Activist groups were organized in the United States and Israel, calling attention to her plight and pushing for her release. In the US, the group Women for Ida Nudel (WIN) appealed to elected women officials to press for her release, and was run by the Long Island based activist for Soviet Jewry Lynn Singer.

She was released on 20 March 1982, having been warned not to associate with any refuseniks or foreigners. After almost a year in constant movement as she wasn't allowed back to her flat in Moscow nor gain permit to live in any other place, she was permitted to live for five years in Bender, Moldova.

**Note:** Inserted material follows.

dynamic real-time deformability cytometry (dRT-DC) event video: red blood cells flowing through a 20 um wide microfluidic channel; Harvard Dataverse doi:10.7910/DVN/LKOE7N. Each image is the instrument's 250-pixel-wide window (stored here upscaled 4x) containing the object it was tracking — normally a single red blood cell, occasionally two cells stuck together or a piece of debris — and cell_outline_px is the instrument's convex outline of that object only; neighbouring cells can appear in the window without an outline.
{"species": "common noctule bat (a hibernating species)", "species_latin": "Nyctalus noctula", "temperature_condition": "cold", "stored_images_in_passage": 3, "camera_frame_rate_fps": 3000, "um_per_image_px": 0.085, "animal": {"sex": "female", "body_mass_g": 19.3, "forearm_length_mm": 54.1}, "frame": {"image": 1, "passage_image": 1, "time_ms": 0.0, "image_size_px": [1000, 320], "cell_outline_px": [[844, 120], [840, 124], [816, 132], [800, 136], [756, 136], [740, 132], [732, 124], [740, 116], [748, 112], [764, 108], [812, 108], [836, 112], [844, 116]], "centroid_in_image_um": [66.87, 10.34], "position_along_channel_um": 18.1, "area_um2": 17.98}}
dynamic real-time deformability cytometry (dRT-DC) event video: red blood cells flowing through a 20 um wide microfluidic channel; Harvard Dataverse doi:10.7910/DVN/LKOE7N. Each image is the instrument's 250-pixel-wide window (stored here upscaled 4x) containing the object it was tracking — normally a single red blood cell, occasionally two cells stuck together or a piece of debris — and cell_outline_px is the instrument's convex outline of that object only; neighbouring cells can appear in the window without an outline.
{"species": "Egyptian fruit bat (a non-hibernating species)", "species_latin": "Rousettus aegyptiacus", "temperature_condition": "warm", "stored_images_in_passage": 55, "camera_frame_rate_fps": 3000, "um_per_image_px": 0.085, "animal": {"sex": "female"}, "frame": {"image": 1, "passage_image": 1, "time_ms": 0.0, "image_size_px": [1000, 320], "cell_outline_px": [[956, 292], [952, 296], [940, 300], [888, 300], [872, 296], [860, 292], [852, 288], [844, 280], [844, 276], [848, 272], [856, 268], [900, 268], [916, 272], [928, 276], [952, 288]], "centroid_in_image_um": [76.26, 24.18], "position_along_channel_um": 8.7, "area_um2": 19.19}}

From 1973, her sister Elena Fridman fought to bring her to Israel, contacting world leaders for help. In April 1984, Jane Fonda visited her, a meeting arranged by political activist and publicist Stephen Rivers. The two became friends and Fonda launched a campaign for Nudel's release. Others involved in the campaign included Liv Ullmann, and Israeli President, Chaim Herzog, left an empty place at his Passover table in her honor. On 2 October 1987, she was informed she had been granted an exit visa.

==Immigration to Israel==
Nudel arrived in Israel on 15 October 1987. She was greeted at the Ben Gurion International Airport by Fonda, Israeli Prime Minister Yitzhak Shamir and Foreign Minister Shimon Peres as well as her sister and thousands of Israelis. She was granted an Israeli identity card and immigration papers, and had a brief telephone conversation with United States Secretary of State, George P. Shultz. The welcome ceremony was broadcast on Israeli television.

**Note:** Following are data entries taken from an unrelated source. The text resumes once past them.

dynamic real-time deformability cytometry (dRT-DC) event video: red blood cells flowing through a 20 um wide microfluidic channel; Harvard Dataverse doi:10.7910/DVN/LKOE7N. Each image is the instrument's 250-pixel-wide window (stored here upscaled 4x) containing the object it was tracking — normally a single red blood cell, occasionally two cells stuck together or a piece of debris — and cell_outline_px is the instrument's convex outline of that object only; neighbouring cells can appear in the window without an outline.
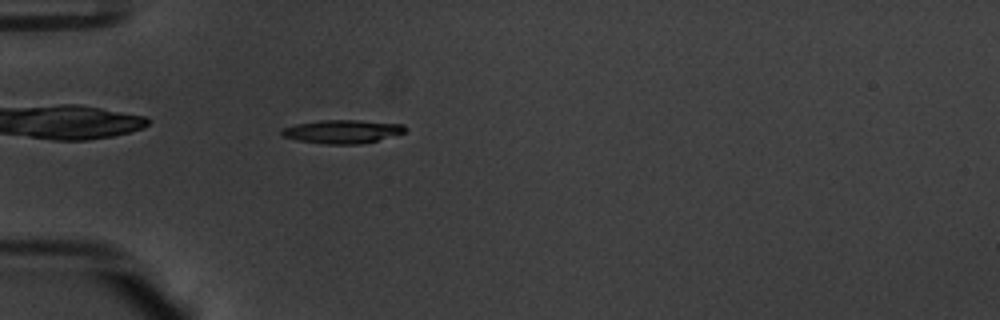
{"species": "common noctule bat (a hibernating species)", "species_latin": "Nyctalus noctula", "temperature_condition": "warm", "stored_images_in_passage": 54, "camera_frame_rate_fps": 3000, "um_per_image_px": 0.085, "animal": {"sex": "male", "body_mass_g": 20.1, "forearm_length_mm": 53.5}, "frame": {"image": 1, "passage_image": 17, "time_ms": 5.333, "image_size_px": [1000, 320], "cell_outline_px": [[408, 128], [404, 132], [376, 140], [360, 144], [324, 144], [300, 140], [284, 136], [280, 132], [280, 128], [296, 124], [320, 120], [360, 120], [404, 124]], "centroid_in_image_um": [29.09, 11.17], "position_along_channel_um": 55.9, "area_um2": 16.76}}
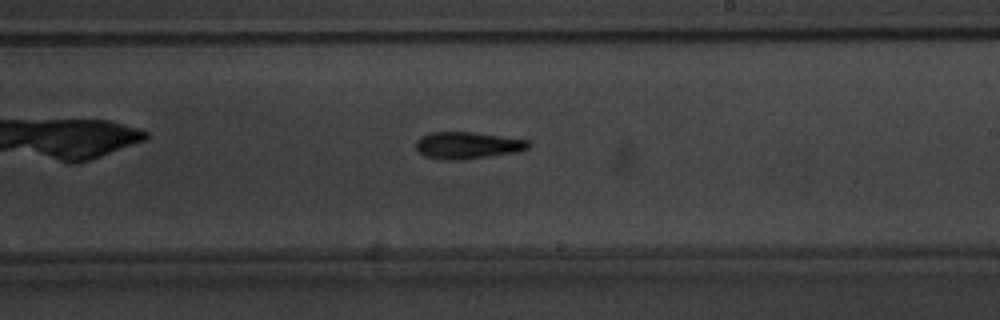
{"frame": {"image": 2, "passage_image": 33, "time_ms": 10.667, "image_size_px": [1000, 320], "cell_outline_px": [[528, 148], [516, 152], [488, 156], [452, 160], [440, 160], [424, 156], [416, 148], [416, 140], [420, 136], [428, 132], [472, 132], [528, 140]], "centroid_in_image_um": [39.66, 12.35], "position_along_channel_um": 249.3, "area_um2": 17.46}}
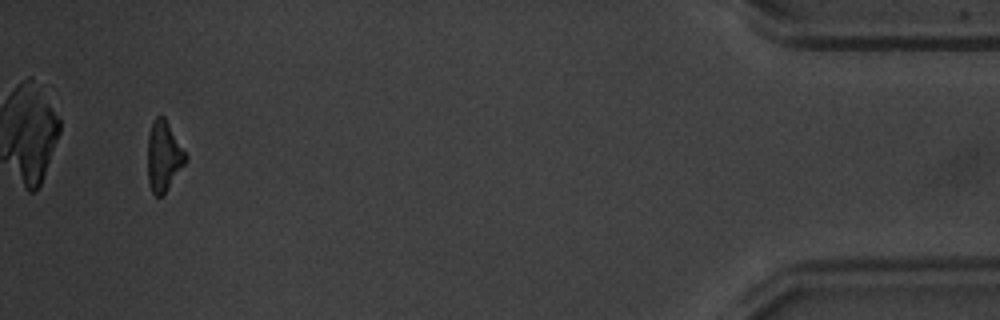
{"frame": {"image": 3, "passage_image": 52, "time_ms": 17.0, "image_size_px": [1000, 320], "cell_outline_px": [[188, 160], [164, 196], [156, 196], [152, 192], [148, 180], [148, 136], [152, 120], [156, 116], [164, 116], [188, 156]], "centroid_in_image_um": [13.93, 13.3], "position_along_channel_um": 421.3, "area_um2": 15.78}, "authors_computed_cell_mechanics": {"area_um2": 16.5597, "velocity_mm_per_s": 3.8054, "shape_relaxation_time_tau1_ms": 2.7448, "shape_relaxation_time_tau2_ms": 8.1691, "deformation_change_tau1": 0.1403, "deformation_change_tau2": 0.2278}}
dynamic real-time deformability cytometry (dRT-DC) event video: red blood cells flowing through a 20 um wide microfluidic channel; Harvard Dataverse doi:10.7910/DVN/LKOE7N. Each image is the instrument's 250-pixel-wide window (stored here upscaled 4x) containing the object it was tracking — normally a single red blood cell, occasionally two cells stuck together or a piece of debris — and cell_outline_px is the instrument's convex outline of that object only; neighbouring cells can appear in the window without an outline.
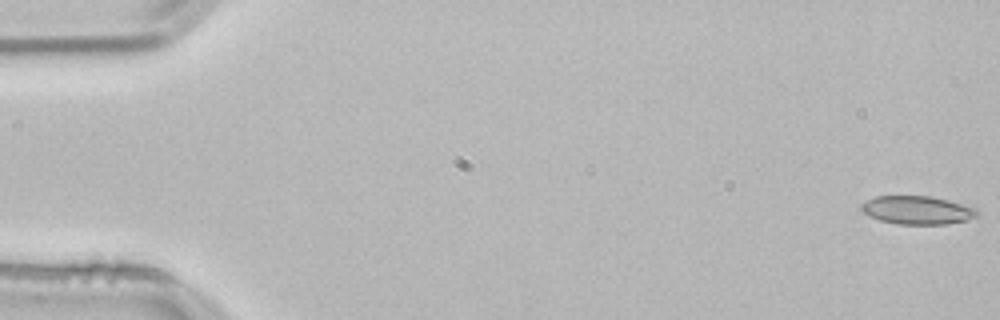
{"species": "common noctule bat (a hibernating species)", "species_latin": "Nyctalus noctula", "temperature_condition": "room temperature", "stored_images_in_passage": 15, "camera_frame_rate_fps": 3000, "um_per_image_px": 0.085, "animal": {"sex": "male", "body_mass_g": 21.5, "forearm_length_mm": 52.0}, "frame": {"image": 1, "passage_image": 1, "time_ms": 0.0, "image_size_px": [1000, 320], "cell_outline_px": [[980, 212], [976, 216], [968, 220], [944, 224], [896, 224], [880, 220], [868, 216], [860, 208], [860, 204], [876, 196], [932, 196], [976, 208]], "centroid_in_image_um": [77.96, 17.86], "position_along_channel_um": 7.0, "area_um2": 19.07}}
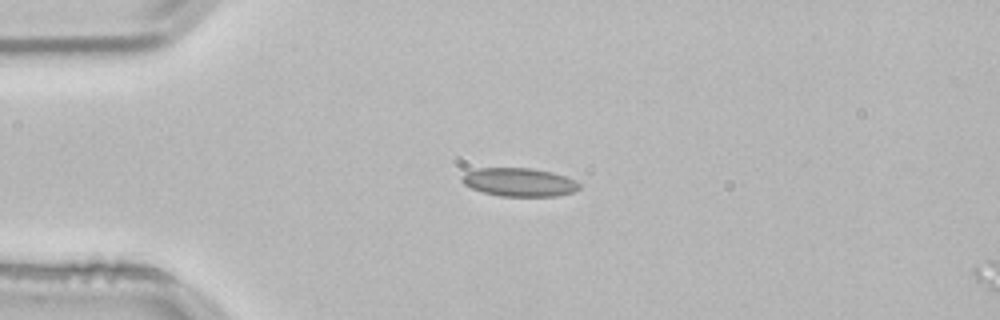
{"frame": {"image": 2, "passage_image": 13, "time_ms": 4.0, "image_size_px": [1000, 320], "cell_outline_px": [[580, 188], [572, 192], [556, 196], [500, 196], [484, 192], [472, 188], [464, 184], [460, 180], [460, 176], [468, 172], [480, 168], [532, 168], [552, 172], [576, 180], [580, 184]], "centroid_in_image_um": [44.14, 15.48], "position_along_channel_um": 40.9, "area_um2": 19.36}}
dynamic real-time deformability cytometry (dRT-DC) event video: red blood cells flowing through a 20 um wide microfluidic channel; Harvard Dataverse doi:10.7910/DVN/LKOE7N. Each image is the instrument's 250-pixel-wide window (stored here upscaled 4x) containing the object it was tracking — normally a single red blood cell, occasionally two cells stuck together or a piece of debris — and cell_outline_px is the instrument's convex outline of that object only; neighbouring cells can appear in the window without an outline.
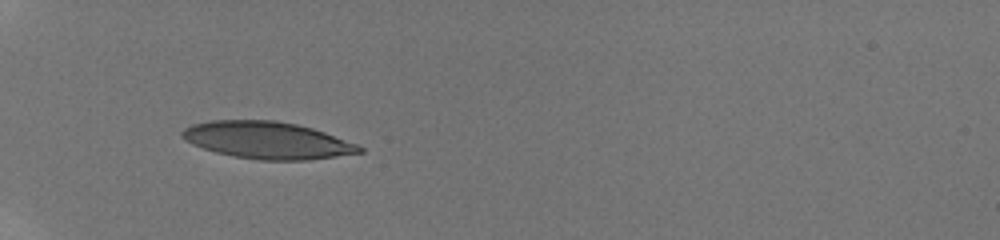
{"species": "human", "species_latin": "Homo sapiens", "temperature_condition": "room temperature", "stored_images_in_passage": 35, "camera_frame_rate_fps": 3000, "um_per_image_px": 0.085, "donor": {"sex": "male"}, "frame": {"image": 1, "passage_image": 1, "time_ms": 0.0, "image_size_px": [1000, 240], "cell_outline_px": [[364, 152], [308, 160], [260, 160], [236, 156], [216, 152], [192, 144], [184, 140], [180, 136], [180, 132], [184, 128], [192, 124], [208, 120], [276, 120], [296, 124], [312, 128], [324, 132], [356, 144], [364, 148]], "centroid_in_image_um": [22.68, 11.91], "position_along_channel_um": 62.3, "area_um2": 38.21}}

Nudel settled in Karmei Yosef, an agricultural community in the Judean foothills. She later wrote an autobiography, A Hand in the Darkness, which was translated into English by Stefani Hoffman in 1990. The movie Mosca Addio (Farewell Moscow) by Mauro Bolognini, starring Liv Ullmann, was a dramatized version of her ordeal. In 1991, she established "Mother to Mother", a nonprofit organization funded by donations from abroad, seeking to take the children of Russian immigrants off the streets and into after-school activities.

==Later life==
Nudel testified in the Jerusalem District Court in 2001 for Natan Sharansky during his libel suit against Yuli Nudelman. Nudelman had published a book claiming that Sharansky was a former KGB agent with connections to the Russian mafia. Four years later, she petitioned the Supreme Court of Israel to force Prime Minister Ariel Sharon to use any measures necessary to save the lives of fifteen jailed Palestinian collaborators facing execution, and spoke against Israel's upcoming disengagement plan from Gaza and part of the West Bank. She filed a petition to the High Court of Justice in 2007, demanding that Israeli Internal Security Minister, Avi Dichter withhold visitation rights from Hamas and Hezbollah prisoners in Israel, as long as the Red Cross was prevented from seeing kidnapped Israel Defense Forces soldiers Gilad Shalit, Eldad Regev and Ehud Goldwasser.
She relocated to Rehovot in 2008 in order to live closer to her sister.

Nudel died on 14 September 2021 at the age of 90. She was interred at Yarkon Cemetery in Tel Aviv.